Стекольная laffка Zахари | страница 4



Он сел и завел двигатель, чтобы тот прогрелся несколько минут, пока он держит коробочку и оглядывается внутри автомобиля, прикидывая, куда бы положить ее в уверенности, что содержимое не повредится. Наиболее очевидное место — на пассажирское сиденье, где прочная обивка поглощает любые толчки на дороге. А если он попадет в аварию?

Он грациозно содрогнулся. Это все дерьмо, но он не мог не поверить рассказу Захари и теперь нее*ически уверен, что сделает подарок, про который Миранда никогда не скажет «не оригинально». Захари сказал ему только, что в крошечной золотой рамке содержится жизнь — в виде каких-то минут личного объекта — женщины с инициалами W. S. На дне коробки был кусок пергамента, не больше квадратного дюйма, с теми же инициалами, написанными жирным шрифтом. Если рамку разбить, сказал он, женщина умрет.

Ченнинг задал очевидные вопросы: как имя женщины? И что такое «личные объекты»?

Захари не сказал. Выбор жизней как «личных объектов», — он был неконкретен — происходит сам собой, чисто случайно. Когда Захари твердо сказал, что не знает ничего, кроме имени человека и только его так называемого второго знака, ощущение нереальности усилилось.

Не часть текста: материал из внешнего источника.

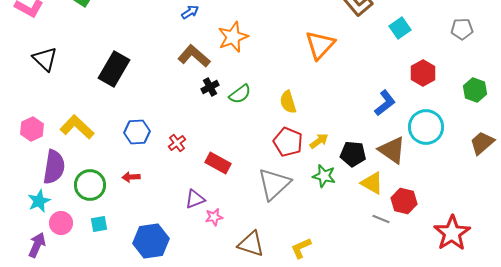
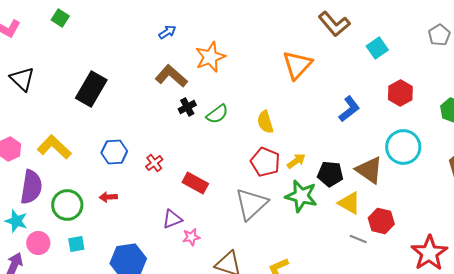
gray pentagon: (462, 29) -> (439, 35), moved, turned -30
blue L-shape: (385, 103) -> (349, 109), moved
green star: (324, 176) -> (301, 196), size x1.4
cyan star: (39, 201) -> (16, 221), turned -30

Что за сказки! Ченнинг печально улыбнулся. Конечно, это был подарок Миранде, но гораздо больше он жаждал им поделиться со своей сестрой-близнецом Адриенн. Он закрыл глаза и вспомнил, как она выглядела давеча, когда он покинул ее: сонно взъерошенные темные глянцевые прядки, припухшие губы, сливочная кожа…

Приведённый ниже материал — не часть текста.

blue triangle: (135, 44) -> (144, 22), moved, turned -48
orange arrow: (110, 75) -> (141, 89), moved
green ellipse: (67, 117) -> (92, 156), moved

«Господи! Встань, грязная скотина! Убирайся! И ты! Шлюха! Твой родной брат…»

Голос был порочной памятью прошлого, и он с усилием изгнал его из мыслей. Вот так вот, подумал он с горечью. Родители не понимают близнецов, их единение, любовь. Когда у двоих так много общего — еще с утробы, — никто другой никогда не сможет стать равноценной заменой. Он полагал, что это форма двойного нарциссизма, — его любовь к себе в женском облике, ее любовь к себе в мужском виде.

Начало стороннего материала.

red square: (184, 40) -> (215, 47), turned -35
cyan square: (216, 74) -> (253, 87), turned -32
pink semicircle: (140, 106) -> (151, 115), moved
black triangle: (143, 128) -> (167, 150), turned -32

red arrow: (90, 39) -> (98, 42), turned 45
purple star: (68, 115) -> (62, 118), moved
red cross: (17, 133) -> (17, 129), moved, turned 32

Но в их глазах — ее серых, его зеленых, они были зеркальным отражением друг друга. Конечно, их индивидуальности различались — в результате того, что в шестнадцать лет их отправили в разные школы-интернаты. Скорее всего, сучки-подросточки вскормили мелочную жестокость в Адриенн, а сам он открыто признавал, что в состоянии серьезно огорчить всякого, кто попробует помешать ему получить, что хочется. Но все же во всем остальном они соответствовали друг другу, как разломанные половинки одного из этих безвкусных ожерелий с разбитым сердцем. Когда-нибудь они будут только вдвоем.